Die verlorene Generation

Großbritannien zählt anderthalb Millionen muslimischer Immigranten. Etwa ein Drittel von ihnen hat die Volljährigkeit noch nicht erreicht und kämpft mit Orientierungsproblemen. Von Tahir Abbas

Großbritannien zählt anderthalb Millionen muslimischer Immigranten; ein gutes Drittel dieser Bevölkerungsgruppe hat die Volljährigkeit noch nicht erreicht, kämpft mit Orientierungsproblemen und sieht kaum gesellschaftliche Perspektiven vor sich. Von Tahir Abbas

London, Foto: AP
Straße in London

​​In Grossbritannien sind Muslime schon seit Beginn des 19. Jahrhunderts präsent, als sich Seeleute und Händler aus dem Mittleren Osten in den grösseren Hafenstädten niederliessen. In grosser Zahl trafen sie jedoch erst nach dem Zweiten Weltkrieg ein; Migranten aus Pakistan, Bangladesh und Indien waren damals als preiswerte Arbeitskräfte in den teilweise bereits auf dem Abstieg befindlichen Industrieregionen gefragt.
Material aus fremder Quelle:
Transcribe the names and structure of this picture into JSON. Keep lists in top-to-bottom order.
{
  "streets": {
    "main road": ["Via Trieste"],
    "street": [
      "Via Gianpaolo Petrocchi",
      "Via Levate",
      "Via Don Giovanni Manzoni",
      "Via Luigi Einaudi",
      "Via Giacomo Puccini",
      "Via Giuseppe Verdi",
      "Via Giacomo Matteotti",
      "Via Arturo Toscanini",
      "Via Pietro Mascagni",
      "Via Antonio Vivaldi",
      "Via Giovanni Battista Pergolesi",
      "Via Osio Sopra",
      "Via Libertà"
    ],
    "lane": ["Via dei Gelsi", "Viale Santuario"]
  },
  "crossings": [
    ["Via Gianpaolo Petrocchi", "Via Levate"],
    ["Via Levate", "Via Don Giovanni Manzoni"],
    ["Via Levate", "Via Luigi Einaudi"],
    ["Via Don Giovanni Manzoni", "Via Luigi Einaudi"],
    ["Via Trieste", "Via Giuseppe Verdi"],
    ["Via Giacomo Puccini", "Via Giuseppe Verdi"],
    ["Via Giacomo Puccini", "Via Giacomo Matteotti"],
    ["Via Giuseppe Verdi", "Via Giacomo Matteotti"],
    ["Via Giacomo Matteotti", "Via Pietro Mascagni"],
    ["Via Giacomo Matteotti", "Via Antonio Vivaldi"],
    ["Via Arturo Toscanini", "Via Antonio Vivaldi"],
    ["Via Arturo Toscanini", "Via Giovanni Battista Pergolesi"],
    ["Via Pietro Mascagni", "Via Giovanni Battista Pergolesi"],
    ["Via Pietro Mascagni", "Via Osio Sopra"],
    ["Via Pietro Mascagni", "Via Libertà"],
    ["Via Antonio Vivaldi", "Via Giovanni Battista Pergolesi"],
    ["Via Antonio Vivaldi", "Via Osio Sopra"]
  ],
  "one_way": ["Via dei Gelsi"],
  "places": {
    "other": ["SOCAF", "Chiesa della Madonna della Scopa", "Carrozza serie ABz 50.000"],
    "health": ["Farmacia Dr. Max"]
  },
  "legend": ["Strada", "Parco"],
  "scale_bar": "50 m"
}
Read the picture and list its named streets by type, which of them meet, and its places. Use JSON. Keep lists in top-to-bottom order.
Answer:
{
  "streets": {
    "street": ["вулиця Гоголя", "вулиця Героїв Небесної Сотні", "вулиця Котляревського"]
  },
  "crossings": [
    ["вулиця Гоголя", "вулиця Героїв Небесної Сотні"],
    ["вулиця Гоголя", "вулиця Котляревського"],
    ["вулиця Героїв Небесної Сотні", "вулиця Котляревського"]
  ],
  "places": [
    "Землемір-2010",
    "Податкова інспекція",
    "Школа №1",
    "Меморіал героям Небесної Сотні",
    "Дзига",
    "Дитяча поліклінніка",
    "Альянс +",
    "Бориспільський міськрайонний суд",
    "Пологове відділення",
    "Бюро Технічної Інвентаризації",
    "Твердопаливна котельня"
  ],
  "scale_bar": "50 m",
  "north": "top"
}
Der Grossteil der 1,6 Millionen britischer Muslime, nämlich gut eine Million, stammt aus Südasien; davon sind zwei Drittel pakistanischer, ein Drittel ist bangalischer Herkunft. Die restliche halbe Million setzt sich aus Nordafrikanern sowie Menschen aus Osteuropa und Südostasien zusammen.

Nach wie vor konzentriert sich die muslimische Bevölkerung in den einstigen Industriestädten und -regionen im Südosten, den Midlands und dem Norden Englands.

Proteste gegen "Satanische Verse"

Erst in jüngerer Zeit haben die Muslime in der Immigrationsgeschichte des Landes ihre eigenen Akzente gesetzt. Bis zum Fanal der Rushdie- Affäre im Jahr 1989 galt die südasiatisch-muslimische Gemeinschaft als ruhig, passiv, friedfertig und gesetzestreu, wenn auch eher rückwärts gewandt.

Als die Muslime gegen Rushdies "Satanische Verse" auf die Barrikaden gingen und das Buch öffentlich verbrannten, wurde man erstmals gewahr, dass hier eine ganze Bevölkerungsgruppe mehrheitlich in Armut, Isolation und Perspektivlosigkeit abseits der Zivilgesellschaft lebte - und dass sie sich durch den Roman zutiefst gekränkt und verletzt fühlte.

Die Medien und die intellektuelle Elite beschränkten sich darauf, diese Reaktion als den illiberalen und regressiven Reflex einer schlecht ins westliche Wertesystem eingepassten Gemeinschaft zu brandmarken; man hielt es nicht für der Mühe wert, etwa den Zusammenhängen zwischen sozioökonomischer Benachteiligung und der Neigung zu religiös motiviertem Hass nachzugehen, die sich hinter den Protesten der Muslime abzeichneten.

Diese Erfahrung radikalisierte die ältere und insbesondere auch die jüngere Generation; die Muslime überdachten ihre Rolle in der britischen Gesellschaft, ihre bürgerlichen Rechte und Verantwortlichkeiten, aber auch die Art und Weise, in der Medien und Staat ihre gesellschaftliche Identität formten und beeinflussten.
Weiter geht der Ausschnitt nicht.